Monkey survives for two years after pig kidney transplant

Monkey survives for two years after pig kidney transplant

Why is this important?

Around 5,000 people in the UK are waiting for a kidney transplant at any time, yet only around 3,600 transplants are carried out each year. The average wait for a deceased donor kidney transplant in the UK is 2-3 years (NHS Blood and Transplant data).

In a recent study in Nature (Anand, 2023), a monkey received a kidney from a genetically engineered miniature pig and lived for more than two years after the transplant.

A macaque monkey

Macaque monkey

What did the study show?

Twenty-one macaque monkeys were given organs from genetically modified Yucatan miniature pigs. Th team made 69 genetic modifications to stop the kidneys being rejected and to prolong survival.

These included eliminating pig viruses and taking away antigen coding genes that the human immune system attacks, causing the organ to be rejected.

The monkeys survived for a median of six months, with at least two out of 15 monkeys bearing the desired edits living for more than two years.
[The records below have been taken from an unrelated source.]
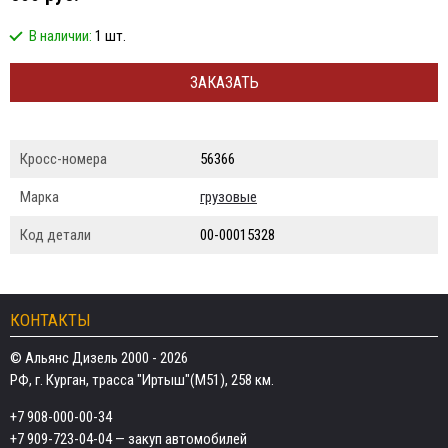
В наличии:
1 шт.
ЗАКАЗАТЬ
Кросс-номера
56366
Марка
грузовые
Код детали
00-00015328
КОНТАКТЫ
© Альянс Дизель 2000 - 2026
РФ, г. Курган, трасса "Иртыш"(М51), 258 км.
+7 908-000-00-34
+7 909-723-04-04
— закуп автомобилей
Prior to the study, xenografts usually survived in nonhuman primates for around three months or less. The new data could help convince regulators that xenotransplantation is ready for clinical trials in humans.

“The global burden of (chronic) kidney disease is staggering,” says Mike Curtis, CEO of eGenesis. “Cross species transplantation offers the most sustainable, scalable, and feasible approach for delivering new sources of organs.”

How does this affect you?

The work, funded by biotechnology company eGenesis, is the latest in a string of efforts seeking to use other species to address global organ shortages. Such an editing strategy could one day make it more likely for people’s bodies to accept organs from different species. So, if you are waiting for a kidney transplant in the UK, the wait may come down when this types of research comes to fruition.